━━━ WYBRANE WIERSZE

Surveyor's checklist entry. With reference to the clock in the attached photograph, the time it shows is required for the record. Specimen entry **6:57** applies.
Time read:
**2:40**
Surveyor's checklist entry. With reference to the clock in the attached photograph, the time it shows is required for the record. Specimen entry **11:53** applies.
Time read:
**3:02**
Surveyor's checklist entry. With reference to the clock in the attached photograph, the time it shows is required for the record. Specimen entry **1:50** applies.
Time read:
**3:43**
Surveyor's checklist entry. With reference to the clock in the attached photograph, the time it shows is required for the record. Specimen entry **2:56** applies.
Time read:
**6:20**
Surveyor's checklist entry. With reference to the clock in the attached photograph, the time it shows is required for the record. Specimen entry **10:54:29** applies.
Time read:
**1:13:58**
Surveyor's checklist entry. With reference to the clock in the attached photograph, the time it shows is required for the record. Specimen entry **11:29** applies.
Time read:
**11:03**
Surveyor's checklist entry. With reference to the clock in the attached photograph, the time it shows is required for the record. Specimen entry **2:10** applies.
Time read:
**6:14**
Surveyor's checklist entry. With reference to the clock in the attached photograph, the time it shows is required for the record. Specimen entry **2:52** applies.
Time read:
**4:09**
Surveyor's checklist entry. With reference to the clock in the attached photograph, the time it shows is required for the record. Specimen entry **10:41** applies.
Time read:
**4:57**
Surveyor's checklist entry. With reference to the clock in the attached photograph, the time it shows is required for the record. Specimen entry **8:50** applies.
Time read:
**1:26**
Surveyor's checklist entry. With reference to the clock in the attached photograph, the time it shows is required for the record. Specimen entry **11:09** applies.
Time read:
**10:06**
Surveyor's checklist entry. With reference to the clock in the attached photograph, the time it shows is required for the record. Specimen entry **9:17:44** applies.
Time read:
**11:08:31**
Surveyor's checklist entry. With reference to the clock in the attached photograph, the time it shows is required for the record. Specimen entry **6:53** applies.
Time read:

━━━━━━

# CO ZROBIĆ
Zamień w powyższych wierszach „Specimen entry” na „Sample entry” i przepisz je ponownie, nie zmieniając niczego więcej.

# ODPOWIEDŹ
Surveyor's checklist entry. With reference to the clock in the attached photograph, the time it shows is required for the record. Sample entry **6:57** applies.
Time read:
**2:40**
Surveyor's checklist entry. With reference to the clock in the attached photograph, the time it shows is required for the record. Sample entry **11:53** applies.
Time read:
**3:02**
Surveyor's checklist entry. With reference to the clock in the attached photograph, the time it shows is required for the record. Sample entry **1:50** applies.
Time read:
**3:43**
Surveyor's checklist entry. With reference to the clock in the attached photograph, the time it shows is required for the record. Sample entry **2:56** applies.
Time read:
**6:20**
Surveyor's checklist entry. With reference to the clock in the attached photograph, the time it shows is required for the record. Sample entry **10:54:29** applies.
Time read:
**1:13:58**
Surveyor's checklist entry. With reference to the clock in the attached photograph, the time it shows is required for the record. Sample entry **11:29** applies.
Time read:
**11:03**
Surveyor's checklist entry. With reference to the clock in the attached photograph, the time it shows is required for the record. Sample entry **2:10** applies.
Time read:
**6:14**
Surveyor's checklist entry. With reference to the clock in the attached photograph, the time it shows is required for the record. Sample entry **2:52** applies.
Time read:
**4:09**
Surveyor's checklist entry. With reference to the clock in the attached photograph, the time it shows is required for the record. Sample entry **10:41** applies.
Time read:
**4:57**
Surveyor's checklist entry. With reference to the clock in the attached photograph, the time it shows is required for the record. Sample entry **8:50** applies.
Time read:
**1:26**
Surveyor's checklist entry. With reference to the clock in the attached photograph, the time it shows is required for the record. Sample entry **11:09** applies.
Time read:
**10:06**
Surveyor's checklist entry. With reference to the clock in the attached photograph, the time it shows is required for the record. Sample entry **9:17:44** applies.
Time read:
**11:08:31**
Surveyor's checklist entry. With reference to the clock in the attached photograph, the time it shows is required for the record. Sample entry **6:53** applies.
Time read:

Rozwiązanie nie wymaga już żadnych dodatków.